**Material to process:**
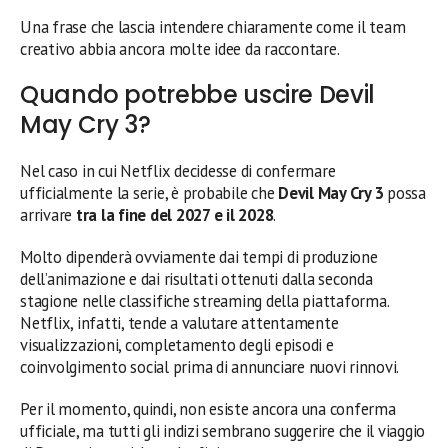
Una frase che lascia intendere chiaramente come il team
creativo abbia ancora molte idee da raccontare.
Quando potrebbe uscire Devil
May Cry 3?
Nel caso in cui Netflix decidesse di confermare
ufficialmente la serie, è probabile che
Devil May Cry 3
possa
arrivare
tra la fine del 2027 e il 2028
.
Molto dipenderà ovviamente dai tempi di produzione
dell’animazione e dai risultati ottenuti dalla seconda
stagione nelle classifiche streaming della piattaforma.
Netflix, infatti, tende a valutare attentamente
visualizzazioni, completamento degli episodi e
coinvolgimento social prima di annunciare nuovi rinnovi.
Per il momento, quindi, non esiste ancora una conferma
ufficiale, ma tutti gli indizi sembrano suggerire che il viaggio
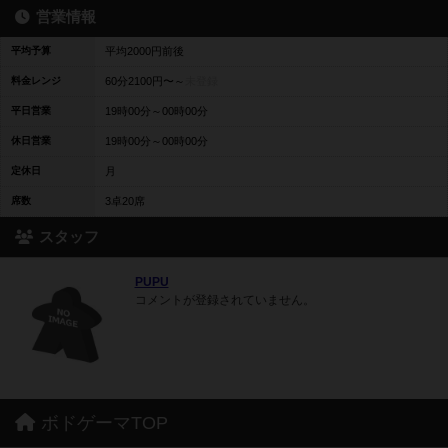
営業情報
平均予算
平均2000円前後
料金レンジ
60分2100円〜～
未登録
平日営業
19時00分～00時00分
休日営業
19時00分～00時00分
定休日
月
席数
3卓20席
スタッフ
PUPU
コメントが登録されていません。
ボドゲーマTOP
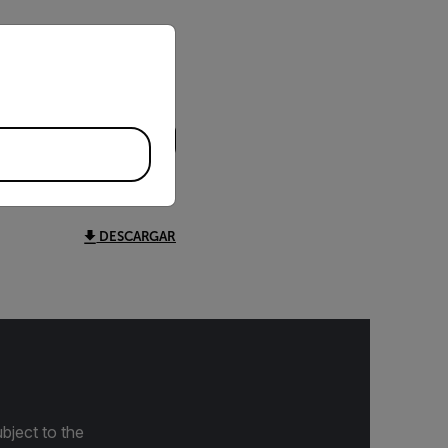
priate version of our website.
DESCARGAR
bject to the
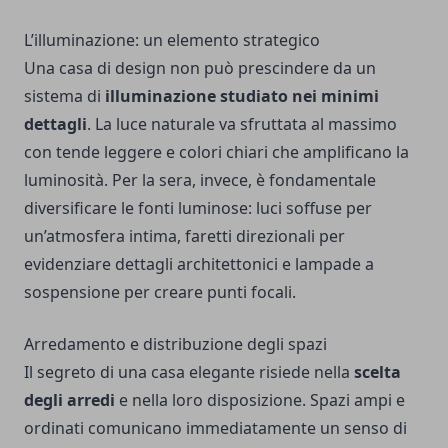
L’illuminazione: un elemento strategico
Una casa di design non può prescindere da un
sistema di
illuminazione studiato nei minimi
dettagli
. La luce naturale va sfruttata al massimo
con tende leggere e colori chiari che amplificano la
luminosità. Per la sera, invece, è fondamentale
diversificare le fonti luminose: luci soffuse per
un’atmosfera intima, faretti direzionali per
evidenziare dettagli architettonici e lampade a
sospensione per creare punti focali.
Arredamento e distribuzione degli spazi
Il segreto di una casa elegante risiede nella
scelta
degli arredi
e nella loro disposizione. Spazi ampi e
ordinati comunicano immediatamente un senso di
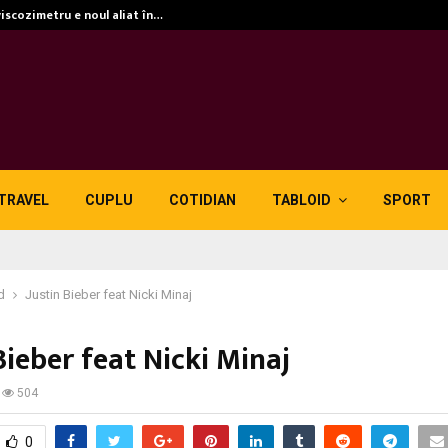
viscozimetru e noul aliat în…
TRAVEL
CUPLU
COTIDIAN
TABLOID
SPORT
d
Justin Bieber feat Nicki Minaj
Bieber feat Nicki Minaj
504
0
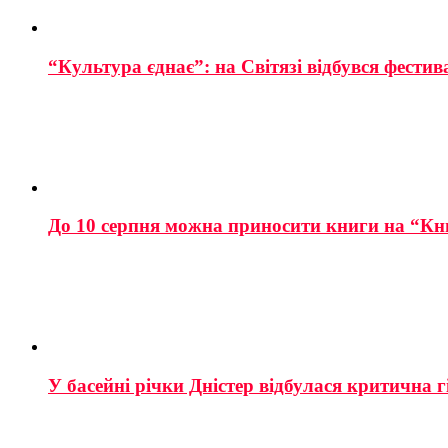
“Культура єднає”: на Світязі відбувся фестив
До 10 серпня можна приносити книги на “Кн
У басейні річки Дністер відбулася критична г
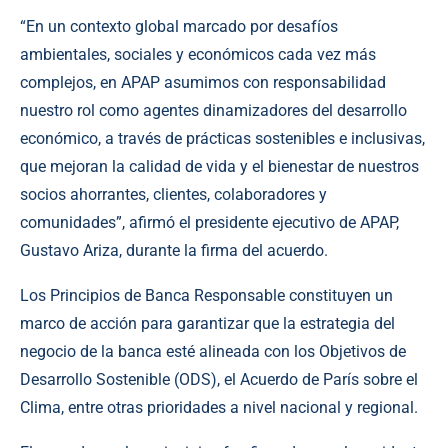
“En un contexto global marcado por desafíos
ambientales, sociales y económicos cada vez más
complejos, en APAP asumimos con responsabilidad
nuestro rol como agentes dinamizadores del desarrollo
económico, a través de prácticas sostenibles e inclusivas,
que mejoran la calidad de vida y el bienestar de nuestros
socios ahorrantes, clientes, colaboradores y
comunidades”, afirmó el presidente ejecutivo de APAP,
Gustavo Ariza, durante la firma del acuerdo.
Los Principios de Banca Responsable constituyen un
marco de acción para garantizar que la estrategia del
negocio de la banca esté alineada con los Objetivos de
Desarrollo Sostenible (ODS), el Acuerdo de París sobre el
Clima, entre otras prioridades a nivel nacional y regional.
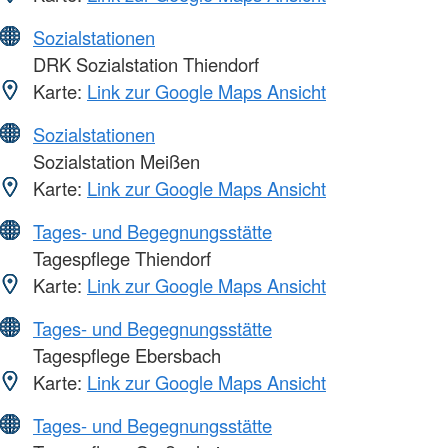
Sozialstationen
DRK Sozialstation Thiendorf
Karte:
Link zur Google Maps Ansicht
Sozialstationen
Sozialstation Meißen
Karte:
Link zur Google Maps Ansicht
Tages- und Begegnungsstätte
Tagespflege Thiendorf
Karte:
Link zur Google Maps Ansicht
Tages- und Begegnungsstätte
Tagespflege Ebersbach
Karte:
Link zur Google Maps Ansicht
Tages- und Begegnungsstätte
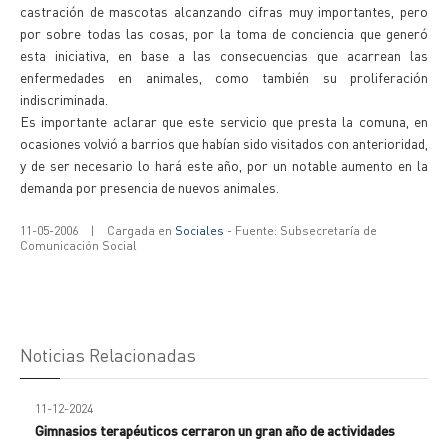
castración de mascotas alcanzando cifras muy importantes, pero
por sobre todas las cosas, por la toma de conciencia que generó
esta iniciativa, en base a las consecuencias que acarrean las
enfermedades en animales, como también su proliferación
indiscriminada.
Es importante aclarar que este servicio que presta la comuna, en
ocasiones volvió a barrios que habían sido visitados con anterioridad,
y de ser necesario lo hará este año, por un notable aumento en la
demanda por presencia de nuevos animales.
11-05-2006
|
Cargada en
Sociales
- Fuente: Subsecretaría de
Comunicación Social
Noticias Relacionadas
11-12-2024
Gimnasios terapéuticos cerraron un gran año de actividades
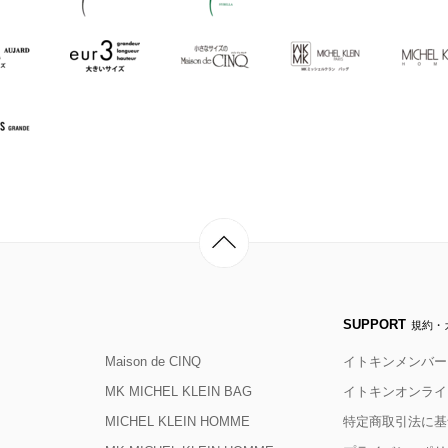
SUPPORT
規約・
Maison de CINQ
イトキンメンバー
MK MICHEL KLEIN BAG
イトキンオンライ
MICHEL KLEIN HOMME
特定商取引法に基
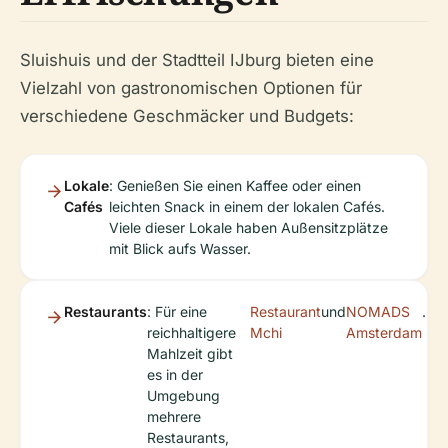
Sluishuis und der Stadtteil IJburg bieten eine
Vielzahl von gastronomischen Optionen für
verschiedene Geschmäcker und Budgets:
Lokale
: Genießen Sie einen Kaffee oder einen
Cafés
leichten Snack in einem der lokalen Cafés.
Viele dieser Lokale haben Außensitzplätze
mit Blick aufs Wasser.
Restaurants
: Für eine
Restaurant
und
NOMADS
.
reichhaltigere
Mchi
Amsterdam
Mahlzeit gibt
es in der
Umgebung
mehrere
Restaurants,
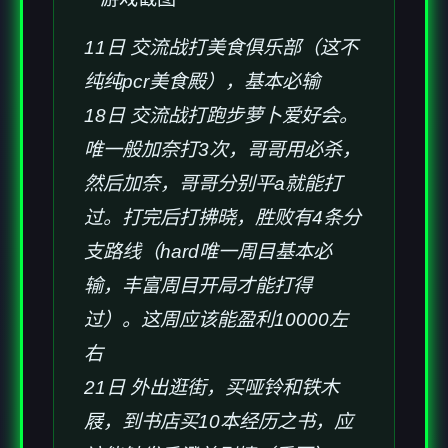
11日 交流战打美食俱乐部（这不
纯纯pcr美食殿），基本必输
18日 交流战打跑步萝卜爱好会。
唯一般加奈打3次，哥哥用必杀，
然后加奈，哥哥分别平a就能打
过。打完后打拂晓，胜败有4条分
支路线（hard唯一周目基本必
输，丰富周目开局才能打得
过）。这周应该能盈利10000左
右
21日 外出逛街，买哑铃和铁木
屐，到书店买10本经历之书，应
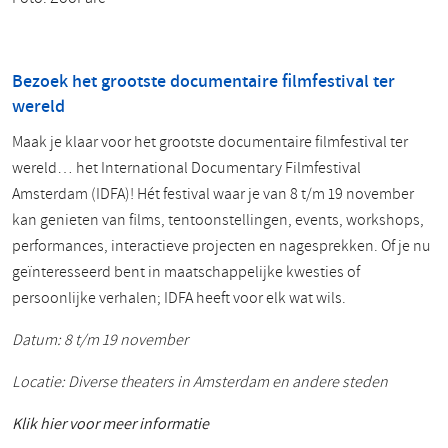
Bezoek het grootste documentaire filmfestival ter
wereld
Maak je klaar voor het grootste documentaire filmfestival ter
wereld… het International Documentary Filmfestival
Amsterdam (IDFA)! Hét festival waar je van 8 t/m 19 november
kan genieten van films, tentoonstellingen, events, workshops,
performances, interactieve projecten en nagesprekken. Of je nu
geïnteresseerd bent in maatschappelijke kwesties of
persoonlijke verhalen; IDFA heeft voor elk wat wils.
Datum: 8 t/m 19 november
Locatie: Diverse theaters in Amsterdam en andere steden
Klik hier voor meer informatie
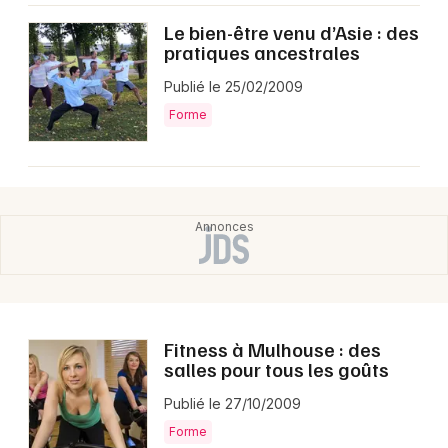
Le bien-être venu d’Asie : des
pratiques ancestrales
Publié le 25/02/2009
Forme
Fitness à Mulhouse : des
salles pour tous les goûts
Publié le 27/10/2009
Forme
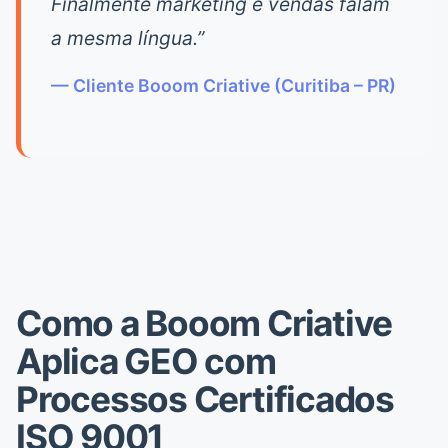
Finalmente marketing e vendas falam
a mesma língua.”
— Cliente Booom Criative (Curitiba – PR)
Como a Booom Criative
Aplica GEO com
Processos Certificados
ISO 9001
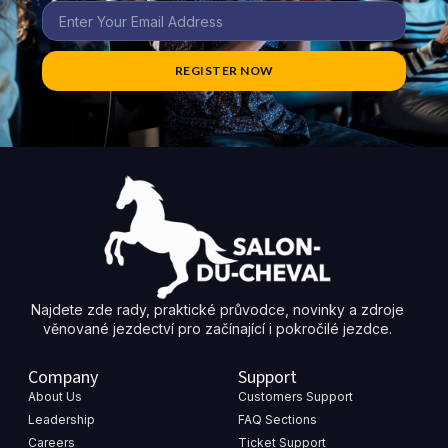
REGISTER NOW
Najdete zde rady, praktické průvodce, novinky a zdroje
věnované jezdectví pro začínající i pokročilé jezdce.
Company
Support
About Us
Customers Support
Leadership
FAQ Sections
Careers
Ticket Support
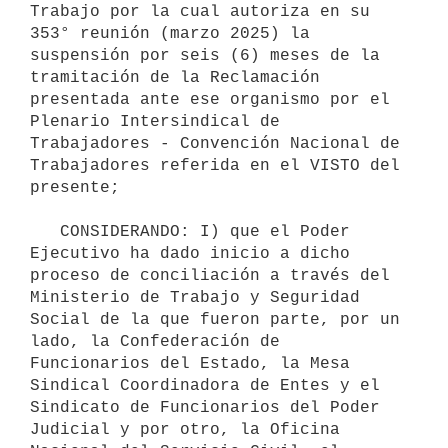
Trabajo por la cual autoriza en su 
353° reunión (marzo 2025) la 
suspensión por seis (6) meses de la 
tramitación de la Reclamación 
presentada ante ese organismo por el 
Plenario Intersindical de 
Trabajadores - Convención Nacional de 
Trabajadores referida en el VISTO del 
presente;

   CONSIDERANDO: I) que el Poder 
Ejecutivo ha dado inicio a dicho 
proceso de conciliación a través del 
Ministerio de Trabajo y Seguridad 
Social de la que fueron parte, por un 
lado, la Confederación de 
Funcionarios del Estado, la Mesa 
Sindical Coordinadora de Entes y el 
Sindicato de Funcionarios del Poder 
Judicial y por otro, la Oficina 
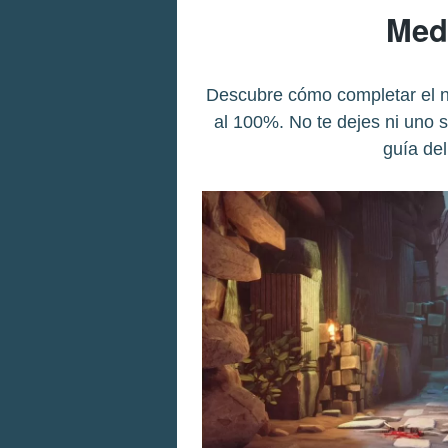
Med
Descubre cómo completar el ni
al 100%. No te dejes ni uno s
guía del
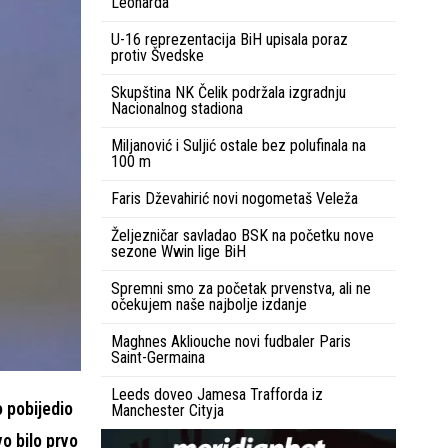
Leonarda
U-16 reprezentacija BiH upisala poraz
protiv Švedske
Skupština NK Čelik podržala izgradnju
Nacionalnog stadiona
Miljanović i Suljić ostale bez polufinala na
100 m
Faris Dževahirić novi nogometaš Veleža
Željezničar savladao BSK na početku nove
sezone Wwin lige BiH
Spremni smo za početak prvenstva, ali ne
očekujem naše najbolje izdanje
Maghnes Akliouche novi fudbaler Paris
Saint-Germaina
Leeds doveo Jamesa Trafforda iz
o pobijedio
Manchester Cityja
vo bilo prvo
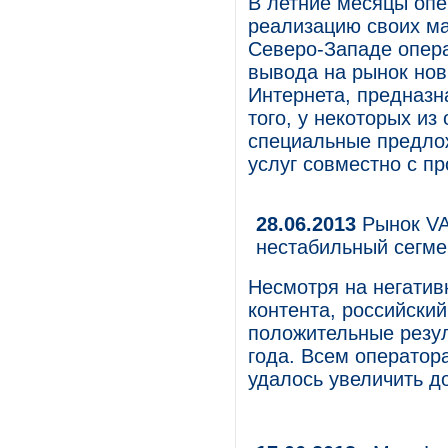
В летние месяцы оп
реализацию своих ма
Северо-Западе опера
вывода на рынок нов
Интернета, предназн
того, у некоторых и
специальные предло
услуг совместно с п
28.06.2013
Рынок VAS
нестабильный сегме
Несмотря на негатив
контента, российски
положительные резул
года. Всем оператор
удалось увеличить д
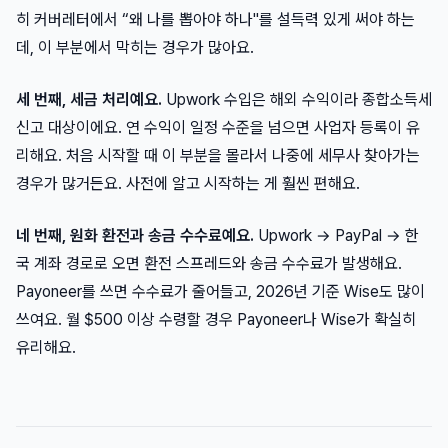
히 커버레터에서 “왜 나를 뽑아야 하나"를 설득력 있게 써야 하는
데, 이 부분에서 막히는 경우가 많아요.
세 번째, 세금 처리예요.
Upwork 수입은 해외 수익이라 종합소득세
신고 대상이에요. 연 수익이 일정 수준을 넘으면 사업자 등록이 유
리해요. 처음 시작할 때 이 부분을 몰라서 나중에 세무사 찾아가는
경우가 많거든요. 사전에 알고 시작하는 게 훨씬 편해요.
네 번째, 원화 환전과 송금 수수료예요.
Upwork → PayPal → 한
국 계좌 경로로 오면 환전 스프레드와 송금 수수료가 발생해요.
Payoneer를 쓰면 수수료가 줄어들고, 2026년 기준 Wise도 많이
쓰여요. 월 $500 이상 수령할 경우 Payoneer나 Wise가 확실히
유리해요.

**What the exercise asks:** All that is wanted is the lines above between the one containing "viscozimetru e noul aliat în…" and the one containing "До 10 серпня", inclusive, restated word for word, with pictures omitted.

**Exercise answer:**
viscozimetru e noul aliat în…
TRAVEL
CUPLU
COTIDIAN
TABLOID
SPORT
d
Justin Bieber feat Nicki Minaj
Bieber feat Nicki Minaj
504
0
“Культура єднає”: на Світязі відбувся фестив
До 10 серпня можна приносити книги на “Кн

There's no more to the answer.